This was one piece in a larger install for Ryan’s solo show at UICA.
This picks up on some the themes from The Veneerists, but with a keener focus on the American mortgage crisis. This piece suggests (to me at least) that the process of home ownership–of initial acquisition, of upgrading, of always moving on and up–is something of a game, with all a game entails. There are specific rules for success, winners and losers, and a blind sort of ambition to achieve success in a moral and financial vacuum. An industrial magnet is an essential tool in many industries, especially for simplifying work processes
As in The Veneerists, the starting point here was looped audio gleaned from public domain 1950s films and footage. Slowly, it becomes a sort of game, invoking the sounds of 1980s classics like Megaman. Over time the music becomes a soundtrack; we’ve moved from blithe 1950s family homes to video game point acquisition, to a film in which we’re spectators. These movements intertwine and confound over time, allowing Ryan’s video both room to breathe, as well as room to ask its own questions and posit its own meanings.
This was originally written in triptophonic (is there a proper word for 3 channel?) sound, for three 80s-style mono TVs, each running video, for a total of 10 minutes. Installed in the Crisis show at Detroit Industrial Projects.
Below is a version edited down one screen for a much shorter 2:45. It was accepted into the 2009 OneDotZero festival.
In the Veneerists, Ryan considers the growing use of (graphic) design to sell products, and ultimately, a lifestyle, in post WWII America. The industrial boom prompted by the war resulted in a surplus of goods, which, in order to be moved into consumer hands, required the shift from function and necessity to physical attractiveness and social desirability. In these videos (assembled here into a semi-narrative montage), Ryan presents design as both a filmic element as well as an encroaching, insidious character.

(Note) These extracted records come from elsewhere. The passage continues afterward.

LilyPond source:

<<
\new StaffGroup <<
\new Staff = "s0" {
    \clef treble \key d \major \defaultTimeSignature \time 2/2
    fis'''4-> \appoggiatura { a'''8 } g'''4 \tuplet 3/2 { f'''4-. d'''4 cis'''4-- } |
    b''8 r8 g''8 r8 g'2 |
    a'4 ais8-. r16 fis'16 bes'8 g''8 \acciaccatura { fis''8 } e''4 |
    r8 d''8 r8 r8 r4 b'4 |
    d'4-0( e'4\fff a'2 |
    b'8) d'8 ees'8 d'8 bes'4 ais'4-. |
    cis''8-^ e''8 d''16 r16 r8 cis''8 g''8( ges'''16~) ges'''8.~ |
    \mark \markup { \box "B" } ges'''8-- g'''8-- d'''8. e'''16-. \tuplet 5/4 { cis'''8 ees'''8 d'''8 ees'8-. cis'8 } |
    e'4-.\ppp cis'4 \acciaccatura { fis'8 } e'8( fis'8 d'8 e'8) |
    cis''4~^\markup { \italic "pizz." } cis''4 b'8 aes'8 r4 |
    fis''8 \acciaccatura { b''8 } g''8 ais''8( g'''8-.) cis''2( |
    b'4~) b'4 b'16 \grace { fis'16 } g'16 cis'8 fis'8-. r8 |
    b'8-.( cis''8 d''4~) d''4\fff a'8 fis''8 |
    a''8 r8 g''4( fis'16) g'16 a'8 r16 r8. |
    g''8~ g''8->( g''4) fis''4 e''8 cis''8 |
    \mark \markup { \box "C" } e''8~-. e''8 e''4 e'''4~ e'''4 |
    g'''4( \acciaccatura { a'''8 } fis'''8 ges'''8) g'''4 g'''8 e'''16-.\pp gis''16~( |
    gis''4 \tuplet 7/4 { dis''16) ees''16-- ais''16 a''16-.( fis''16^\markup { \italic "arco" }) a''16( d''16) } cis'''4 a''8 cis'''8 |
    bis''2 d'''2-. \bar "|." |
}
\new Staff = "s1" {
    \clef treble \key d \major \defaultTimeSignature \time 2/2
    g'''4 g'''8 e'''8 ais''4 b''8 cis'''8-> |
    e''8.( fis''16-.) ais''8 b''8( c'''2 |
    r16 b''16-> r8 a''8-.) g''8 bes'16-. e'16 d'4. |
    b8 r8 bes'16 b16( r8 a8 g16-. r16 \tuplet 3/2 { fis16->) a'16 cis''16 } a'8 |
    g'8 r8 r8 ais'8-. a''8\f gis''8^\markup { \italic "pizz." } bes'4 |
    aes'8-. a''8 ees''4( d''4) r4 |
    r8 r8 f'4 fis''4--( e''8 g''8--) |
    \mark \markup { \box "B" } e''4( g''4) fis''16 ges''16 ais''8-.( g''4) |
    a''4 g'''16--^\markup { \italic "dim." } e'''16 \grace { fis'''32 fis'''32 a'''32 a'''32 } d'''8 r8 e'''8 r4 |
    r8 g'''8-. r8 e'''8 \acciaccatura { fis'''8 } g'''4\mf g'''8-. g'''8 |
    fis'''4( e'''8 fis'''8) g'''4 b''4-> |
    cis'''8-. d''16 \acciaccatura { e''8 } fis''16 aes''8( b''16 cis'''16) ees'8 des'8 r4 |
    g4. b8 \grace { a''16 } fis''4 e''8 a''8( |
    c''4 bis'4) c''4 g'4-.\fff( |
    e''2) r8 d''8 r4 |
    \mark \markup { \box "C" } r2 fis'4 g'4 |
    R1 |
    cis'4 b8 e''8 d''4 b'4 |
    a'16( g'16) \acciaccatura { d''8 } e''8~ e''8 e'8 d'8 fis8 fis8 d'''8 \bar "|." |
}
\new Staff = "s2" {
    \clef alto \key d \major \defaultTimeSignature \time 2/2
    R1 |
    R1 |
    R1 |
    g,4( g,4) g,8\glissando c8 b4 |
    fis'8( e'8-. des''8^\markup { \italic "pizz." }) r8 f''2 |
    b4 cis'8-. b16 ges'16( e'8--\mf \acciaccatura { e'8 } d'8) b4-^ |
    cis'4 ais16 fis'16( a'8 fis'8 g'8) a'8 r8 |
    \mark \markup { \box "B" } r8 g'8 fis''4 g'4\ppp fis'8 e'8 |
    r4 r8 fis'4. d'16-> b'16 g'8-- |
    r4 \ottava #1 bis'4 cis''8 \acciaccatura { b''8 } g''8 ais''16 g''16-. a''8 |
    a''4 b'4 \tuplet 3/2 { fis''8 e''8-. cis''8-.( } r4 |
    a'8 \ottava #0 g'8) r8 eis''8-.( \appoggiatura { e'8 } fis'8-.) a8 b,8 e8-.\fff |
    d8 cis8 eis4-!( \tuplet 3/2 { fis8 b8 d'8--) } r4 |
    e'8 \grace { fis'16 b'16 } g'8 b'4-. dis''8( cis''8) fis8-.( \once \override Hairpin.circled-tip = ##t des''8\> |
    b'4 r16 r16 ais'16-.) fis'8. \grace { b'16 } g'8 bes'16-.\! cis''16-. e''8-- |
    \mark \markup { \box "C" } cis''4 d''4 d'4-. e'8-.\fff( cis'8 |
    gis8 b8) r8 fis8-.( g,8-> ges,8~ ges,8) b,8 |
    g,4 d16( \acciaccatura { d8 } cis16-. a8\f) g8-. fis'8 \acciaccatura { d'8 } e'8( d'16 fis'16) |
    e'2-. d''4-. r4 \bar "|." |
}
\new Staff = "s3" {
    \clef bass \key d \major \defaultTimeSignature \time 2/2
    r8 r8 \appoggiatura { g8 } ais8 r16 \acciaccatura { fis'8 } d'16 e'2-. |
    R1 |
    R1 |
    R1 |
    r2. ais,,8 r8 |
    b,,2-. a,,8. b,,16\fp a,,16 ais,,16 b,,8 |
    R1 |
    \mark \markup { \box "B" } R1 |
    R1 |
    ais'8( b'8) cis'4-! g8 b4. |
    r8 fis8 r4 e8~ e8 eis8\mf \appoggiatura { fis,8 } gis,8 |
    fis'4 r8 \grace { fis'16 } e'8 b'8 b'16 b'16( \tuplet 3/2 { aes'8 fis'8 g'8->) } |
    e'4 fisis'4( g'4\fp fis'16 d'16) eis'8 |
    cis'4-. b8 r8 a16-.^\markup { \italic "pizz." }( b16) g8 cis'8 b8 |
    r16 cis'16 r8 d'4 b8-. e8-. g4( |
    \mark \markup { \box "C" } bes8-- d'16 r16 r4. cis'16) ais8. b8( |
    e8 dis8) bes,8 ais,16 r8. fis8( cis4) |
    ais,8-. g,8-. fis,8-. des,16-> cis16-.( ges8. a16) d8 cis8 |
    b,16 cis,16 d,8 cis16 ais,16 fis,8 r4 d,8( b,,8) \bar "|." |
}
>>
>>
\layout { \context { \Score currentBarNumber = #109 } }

This contrast of blithe 1950s optimism with the darker underbelly of consumerism immediately brought to mind David Lynch films, and in turn, the music of Roy Orbison (since Lynch films were my gateway to Orbison, it’s hard to say whether there’s something genuinely dark about his music or whether I’m mapping Lynch’s noir onto Orbison’s seemingly cheery tunes). The entire (musical) piece is based in a very loose way on Orbison’s “In Dreams.” The original is 10 minutes, in four two and a half minute “movements,” the first being a slightly more faithful reworking of “In Dreams”. From there, it moves into a darker, more modern piece, and then folds in looped audio from the original source footage that Ryan worked from, culminating (of course) in final movement that works with elements of the previous three.
This is probably far more than you really wanted to know.
I think Ryan’s videos are really nuanced and interesting, though, and worth a little jawboning on my part.